JORDAN v. BOGAN, 594 So.2d 104 (Ala. 1992)

JORDAN v. BOGAN, 594 So.2d 104 (Ala. 1992)
594 So.2d 104

Vera JORDAN, individually and as Mother of Johnnie Mae Jordan, a DeceasedMinor v. Ben BOGAN.

1901508.Supreme Court of Alabama.
February 21, 1992.

Appeal from the Jefferson Circuit Court, No. CV-89-1457, Claude B. Hughes, J.Page 105

Steven D. Tipler, Birmingham, for appellant.

Julian P. Hardy, Jr. and Robert B. Higgins of Pritchard, McCall and Jones, Birmingham, for appellee.

MADDOX, Justice.

The issue in this case is whether the trial court erred by refusing to admit testimony concerning the custom and practice regarding the speed observed on the street in question. We hold that the trial court did not err in refusing such testimony.

On October 20, 1988, at around 3:30 p.m., Johnnie Mae Jordan was injured by an automobile driven by Ben Bogan on Finley Boulevard in Birmingham, Alabama. She was attempting to cross the six-lane street with her sister, Carla Jordan, when she was hit by Bogan’s automobile. She died several days later.

Johnnie Mae’s mother, Vera Jordan, sued Bogan, alleging the wrongful death of her daughter. The jury found in favor of Bogan, and Vera appeals.

The parties agreed that, while there was a school crosswalk nearby, the girls crossed in the middle of the street and that Bogan was traveling within the posted speed limit of 50 miles per hour. However, there is conflicting testimony concerning the events of the accident. Carla Jordan testified that the girls were standing in the middle of the road upon a median when Bogan’s car jumped the median and hit Johnnie Mae Jordan. However, Bogan testified that the girls were in the process of crossing the street and that he hit the median in an attempt to avoid hitting them, but that, despite his efforts, Johnnie Mae walked into the front side of the car.

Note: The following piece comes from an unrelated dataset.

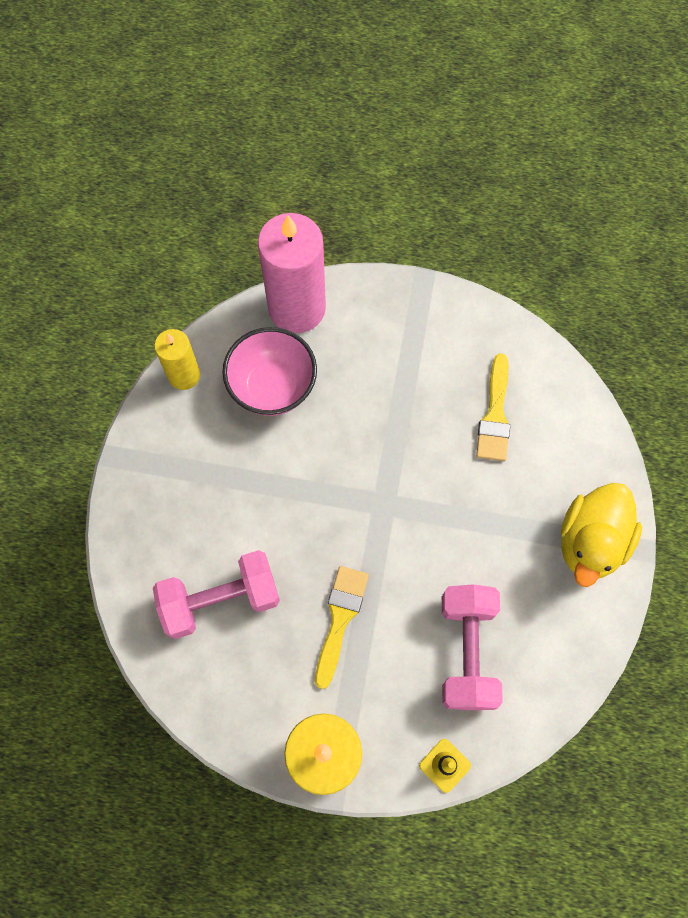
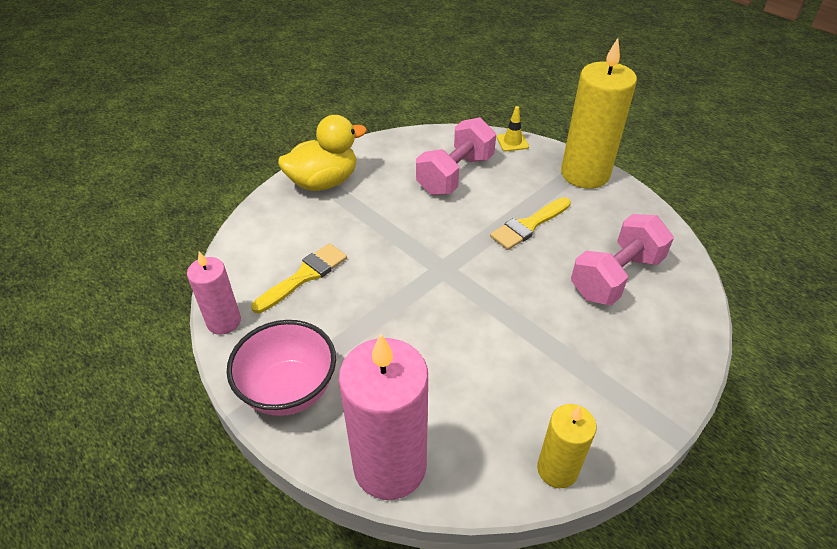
camera: 145 degrees left, 25 degrees down
pink dumbbell [153,550,280,639] -> pink dumbbell turned 60 degrees counterclockwise [571,214,674,305]
pink bowl [222,327,317,416] -> pink bowl moved to [227,320,336,416]
none -> pink candle [187,252,241,335]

During the trial, Vera tried, unsuccessfully, to admit the testimony of Marilyn Salter. Vera claimed that Salter would testify that the custom and practice of drivers traveling on Finley Boulevard, between 3:00 and 3:30 p.m., was to travel around 25 miles per hour. Vera argues that this testimony was admissible as evidence of “custom and practice,” as presented in McElroy’s Alabama Evidence, ? 84.01(4) (4th ed. 1991):

“Proof of the customs of others may be made only if the evidence warrants a finding of substantial similarity of circumstances between the actions of such other and the conduct of the party in the present litigation.”

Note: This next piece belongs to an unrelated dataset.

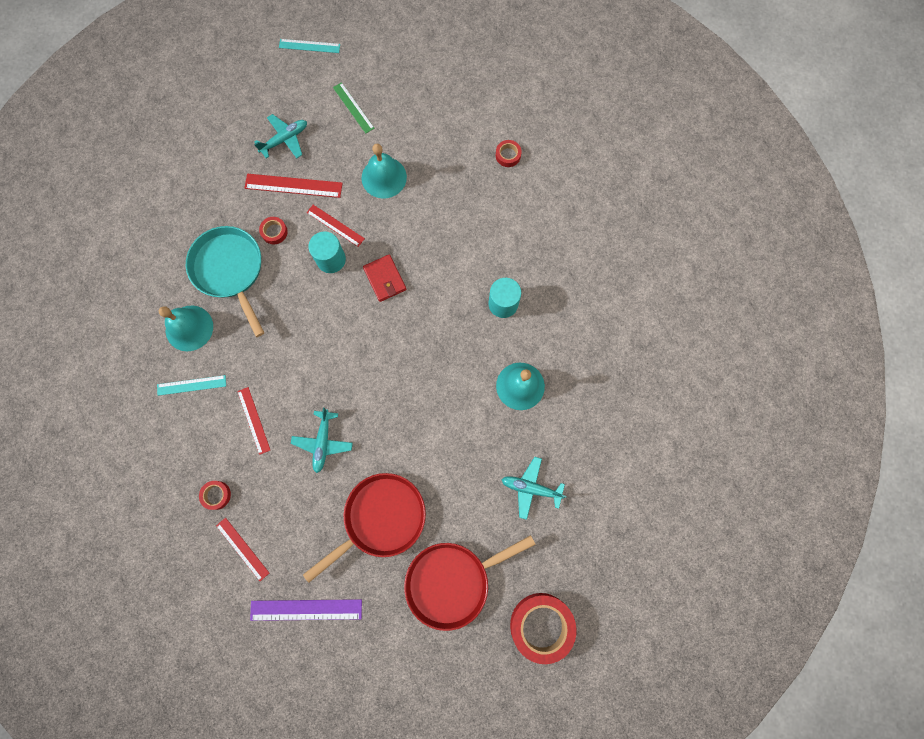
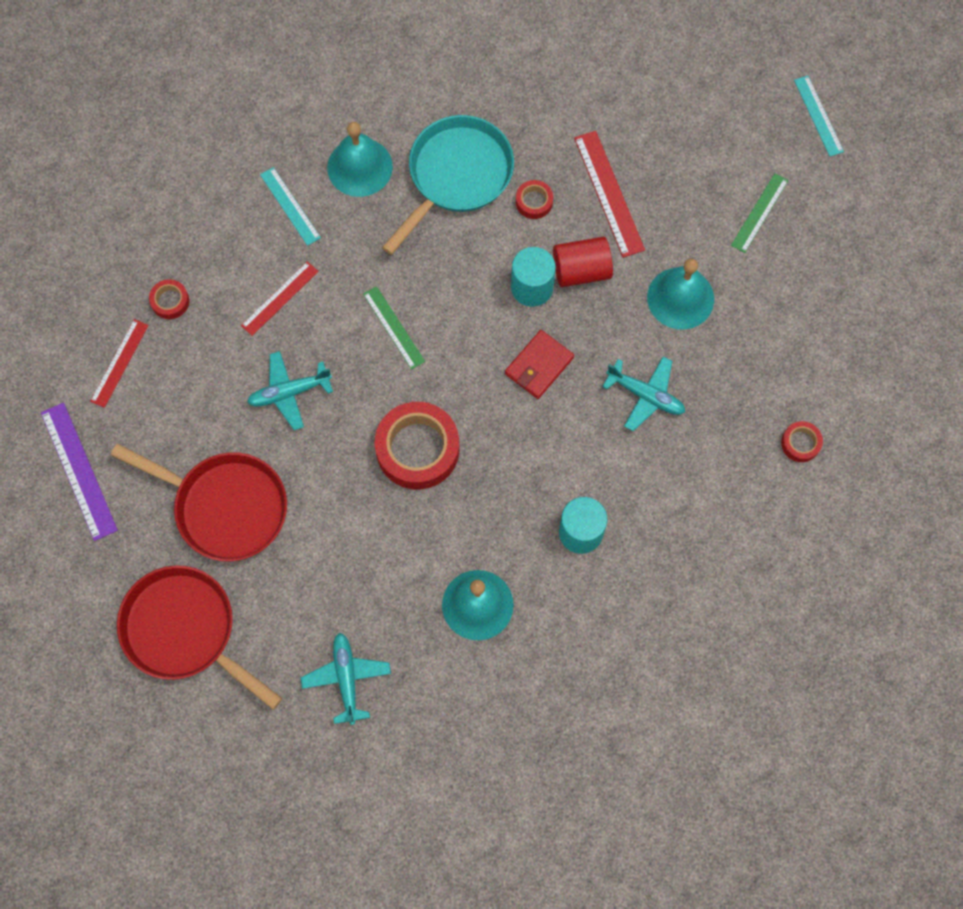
camera: 65 degrees right, 5 degrees down
turquoise plane [254,114,307,159] -> turquoise plane moved to [602,356,685,431]
red ruler [307,205,365,247] -> red cylinder [553,237,613,287]
red tape [510,593,576,664] -> red tape moved to [375,402,459,489]
none -> green ruler [363,286,425,369]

In order for this testimony to be admissible, the custom must be observed under “substantially similar circumstances.” Upon careful review of the record, it is evident that Vera offered no proof concerning the similarity of circumstances of the day of the accident to those of any other day. Salter’s testimony is predicated on a nearby school letting out around 3:00 p.m. and there being a yellow caution light flashing. There was no evidence that school was even in session on the day of the accident, and the only evidence that the yellow lights were flashing that day was a stipulation by the parties that city business records indicated that the lights had beenPage 106
working several weeks before and several weeks after the accident.

Not only did the record reflect a lack of similarity of circumstances, but it showed that Salter would not testify that the custom and usage was to drive 25 miles per hour. Salter testified on voir dire that she did not know how fast other cars travelled the road and that she recalled that many trucks had traveled at least as fast as 50 to 55 miles per hour. Therefore, we find the plaintiff’s argument completely without merit.